This challenge aims to predict whether a Titanic passenger survived the disaster, based on available information such as passenger class, sex, and age.
We will use labeled training data to build a classification model, and then apply it to unlabeled test data to predict survival outcomes.
The code used for the final prediction is found in file "titanicPredict.ipynb", where the whole data pipeline, from data loading and exploration to evaluation is found. The steps carried are:
- Loading and exploring the data
- Feature engineering
- Data Cleaning
- Fitting of multiple models for classification (decision tree, random forest and XGBoost)
- Pre-processing of test data
- Perform predictions with test data and conclusions
Predictions obtained a final accuracy of 76% on the test data from Kaggle, which is comparable to the baseline approach that uses only passenger sex as a predictor.

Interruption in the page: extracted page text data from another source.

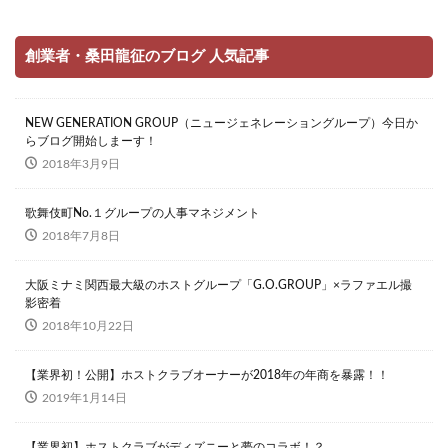
創業者・桑田龍征のブログ 人気記事
NEW GENERATION GROUP（ニュージェネレーショングループ）今日か
らブログ開始しまーす！
2018年3月9日
歌舞伎町No.１グループの人事マネジメント
2018年7月8日
大阪ミナミ関西最大級のホストグループ「G.O.GROUP」×ラファエル撮
影密着
2018年10月22日
【業界初！公開】ホストクラブオーナーが2018年の年商を暴露！！
2019年1月14日
【業界初】ホストクラブがディズニーと夢のコラボ！？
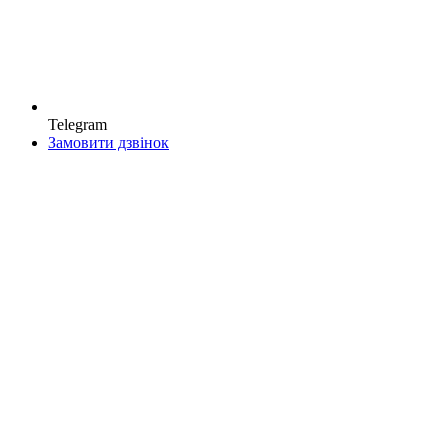
Telegram
Замовити дзвінок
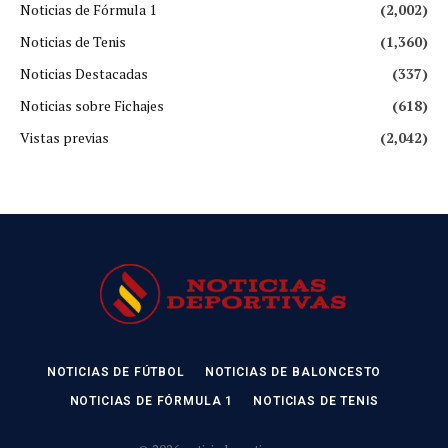
Noticias de Fórmula 1
(2,002)
Noticias de Tenis
(1,360)
Noticias Destacadas
(337)
Noticias sobre Fichajes
(618)
Vistas previas
(2,042)
NOTICIAS DE FÚTBOL
NOTICIAS DE BALONCESTO
NOTICIAS DE FÓRMULA 1
NOTICIAS DE TENIS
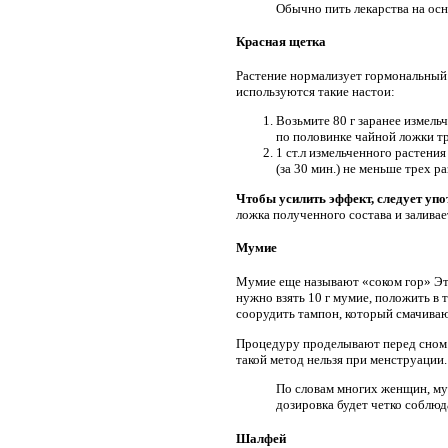
Обычно пить лекарства на осн
Красная щетка
Растение нормализует гормональный 
используются такие настои:
Возьмите 80 г заранее измельч
по половинке чайной ложки т
1 ст.л измельченного растения
(за 30 мин.) не меньше трех ра
Чтобы усилить эффект, следует упо
ложка полученного состава и заливае
Мумие
Мумие еще называют «соком гор» Это
нужно взять 10 г мумие, положить в 
соорудить тампон, который смачиваю
Процедуру проделывают перед сном. 
такой метод нельзя при менструации.
По словам многих женщин, му
дозировка будет четко соблюд
Шалфей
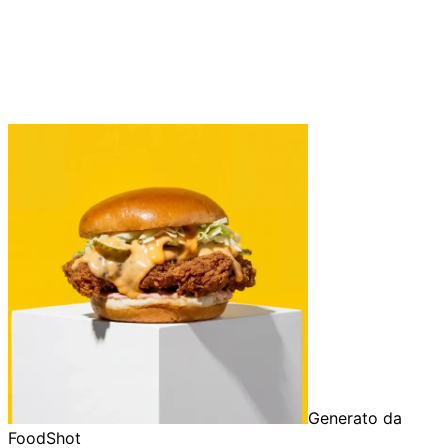
Generato da
FoodShot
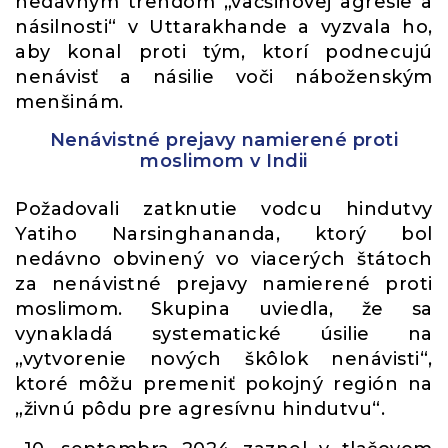
nedávnym trendom „väčšinovej agresie a
násilnosti“ v Uttarakhande a vyzvala ho,
aby konal proti tým, ktorí podnecujú
nenávisť a násilie voči náboženským
menšinám.
Nenávistné prejavy namierené proti
moslimom v Indii
Požadovali zatknutie vodcu hindutvy
Yatiho Narsinghananda, ktorý bol
nedávno obvinený vo viacerých štátoch
za nenávistné prejavy namierené proti
moslimom. Skupina uviedla, že sa
vynakladá systematické úsilie na
„vytvorenie nových škôlok nenávisti“,
ktoré môžu premeniť pokojný región na
„živnú pôdu pre agresívnu hindutvu“.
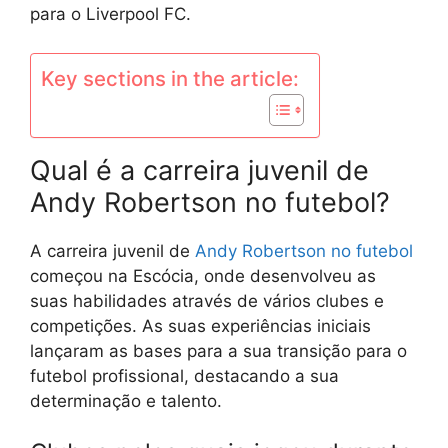
para o Liverpool FC.
Key sections in the article:
Qual é a carreira juvenil de
Andy Robertson no futebol?
A carreira juvenil de
Andy Robertson
no futebol
começou na Escócia, onde desenvolveu as
suas habilidades através de vários clubes e
competições. As suas experiências iniciais
lançaram as bases para a sua transição para o
futebol profissional, destacando a sua
determinação e talento.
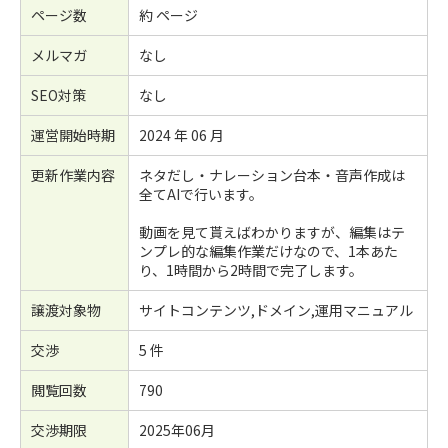
ページ数
約 ページ
メルマガ
なし
SEO対策
なし
運営開始時期
2024 年 06 月
更新作業内容
ネタだし・ナレーション台本・音声作成は
全てAIで行います。
動画を見て貰えばわかりますが、編集はテ
ンプレ的な編集作業だけなので、1本あた
り、1時間から2時間で完了します。
譲渡対象物
サイトコンテンツ,ドメイン,運用マニュアル
交渉
5 件
閲覧回数
790
交渉期限
2025年06月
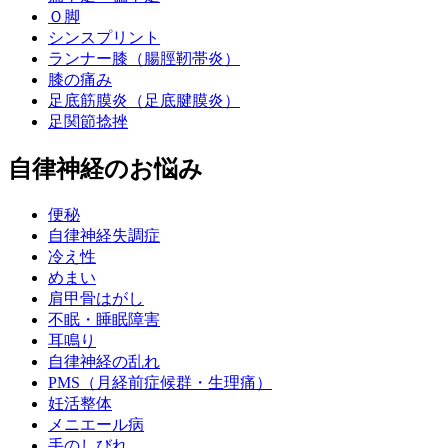
Ｏ脚
シンスプリント
ランナー膝（腸脛靭帯炎）
膝の痛み
足底筋膜炎（足底腱膜炎）
足関節捻挫
自律神経のお悩み
便秘
自律神経失調症
冷え性
めまい
肩甲骨はがし
不眠・睡眠障害
耳鳴り
自律神経の乱れ
PMS（月経前症候群・生理痛）
妊活整体
メニエール病
手のしびれ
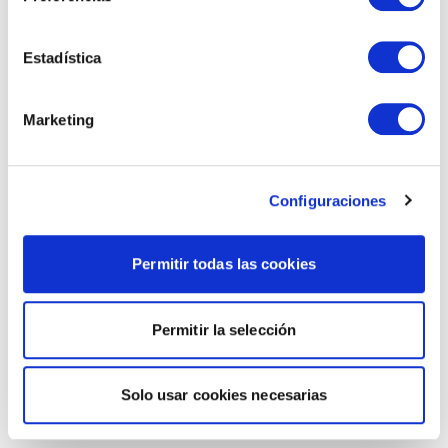
Estadística
Marketing
Configuraciones
Permitir todas las cookies
Permitir la selección
Solo usar cookies necesarias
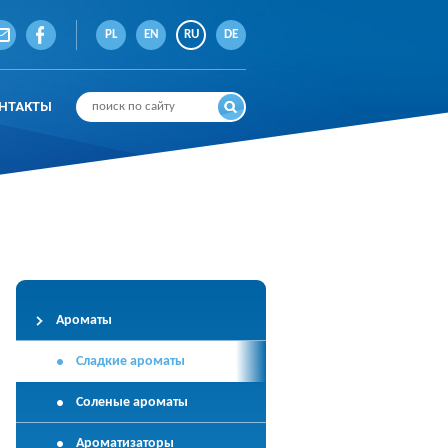
PL
EN
RU
DE
НТАКТЫ
Ароматы
Сладкие ароматы
Соленые ароматы
Ароматизаторы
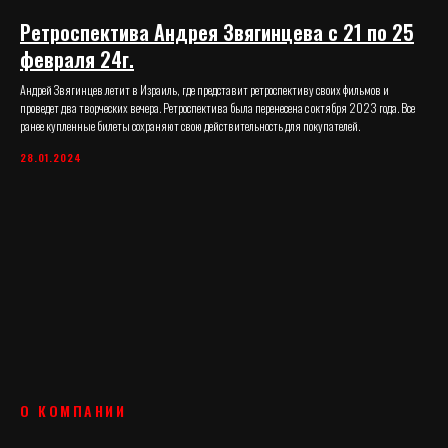
Ретроспектива Андрея Звягинцева с 21 по 25
февраля 24г.
Андрей Звягинцев летит в Израиль, где представит ретроспективу своих фильмов и
проведет два творческих вечера. Ретроспектива была перенесена с октября 2023 года. Все
ранее купленные билеты сохраняют свою действительность для покупателей.
28.01.2024
О КОМПАНИИ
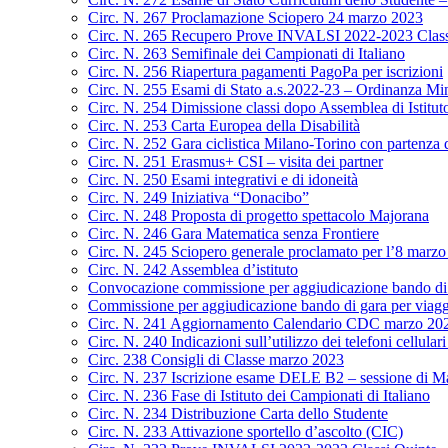
Circ. N. 267 Proclamazione Sciopero 24 marzo 2023
Circ. N. 265 Recupero Prove INVALSI 2022-2023 Class
Circ. N. 263 Semifinale dei Campionati di Italiano
Circ. N. 256 Riapertura pagamenti PagoPa per iscrizioni
Circ. N. 255 Esami di Stato a.s.2022-23 – Ordinanza Min
Circ. N. 254 Dimissione classi dopo Assemblea di Istitut
Circ. N. 253 Carta Europea della Disabilità
Circ. N. 252 Gara ciclistica Milano-Torino con partenza
Circ. N. 251 Erasmus+ CSI – visita dei partner
Circ. N. 250 Esami integrativi e di idoneità
Circ. N. 249 Iniziativa “Donacibo”
Circ. N. 248 Proposta di progetto spettacolo Majorana
Circ. N. 246 Gara Matematica senza Frontiere
Circ. N. 245 Sciopero generale proclamato per l’8 marz
Circ. N. 242 Assemblea d’istituto
Convocazione commissione per aggiudicazione bando di g
Commissione per aggiudicazione bando di gara per viagg
Circ. N. 241 Aggiornamento Calendario CDC marzo 20
Circ. N. 240 Indicazioni sull’utilizzo dei telefoni cellulari
Circ. 238 Consigli di Classe marzo 2023
Circ. N. 237 Iscrizione esame DELE B2 – sessione di M
Circ. N. 236 Fase di Istituto dei Campionati di Italiano
Circ. N. 234 Distribuzione Carta dello Studente
Circ. N. 233 Attivazione sportello d’ascolto (CIC)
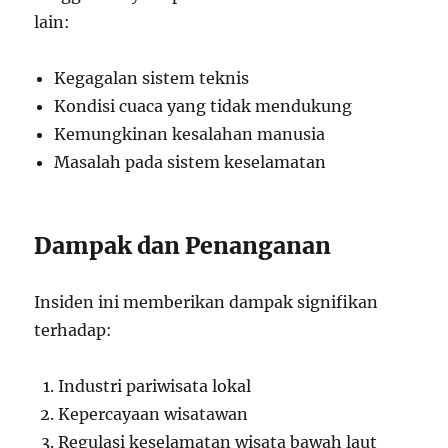
lain:
Kegagalan sistem teknis
Kondisi cuaca yang tidak mendukung
Kemungkinan kesalahan manusia
Masalah pada sistem keselamatan
Dampak dan Penanganan
Insiden ini memberikan dampak signifikan
terhadap:
Industri pariwisata lokal
Kepercayaan wisatawan
Regulasi keselamatan wisata bawah laut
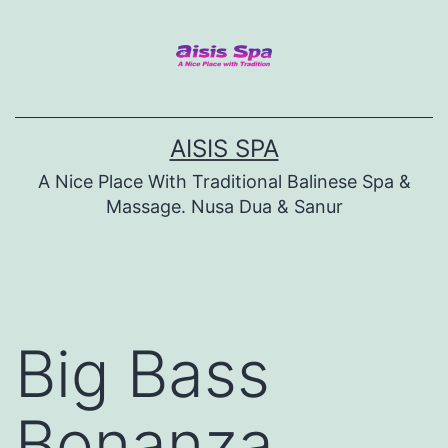
Skip
to
content
AISIS SPA
A Nice Place With Traditional Balinese Spa &
Massage. Nusa Dua & Sanur
Big Bass
Bonanza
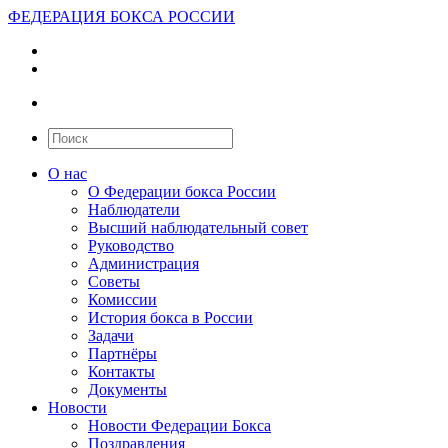
ФЕДЕРАЦИЯ БОКСА РОССИИ
О нас
О Федерации бокса России
Наблюдатели
Высший наблюдательный совет
Руководство
Администрация
Советы
Комиссии
История бокса в России
Задачи
Партнёры
Контакты
Документы
Новости
Новости Федерации Бокса
Поздравления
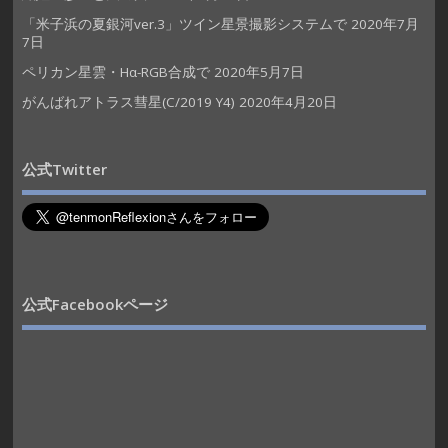
「米子浜の夏銀河ver.3」ツイン星景撮影システムで
2020年7月
7日
ペリカン星雲・Hα-RGB合成で
2020年5月7日
がんばれアトラス彗星(C/2019 Y4)
2020年4月20日
公式Twitter
公式Facebookページ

However, the results in this project were obtained through a full machine learning pipeline, including data cleaning, feature engineering, hyperparameter tuning and model evaluation. This gives the used model the ability to generalize to a broader set of features such as age, ticket class, and name-derived titles, offering greater flexibility and interpretability.
Overall, the project not only demonstrates predictive performance, in this case of XGBoost, but also shows a robust approach to prepare tabular data and training explainable models, which is transferable to a large number of real-world machine learning scenarios.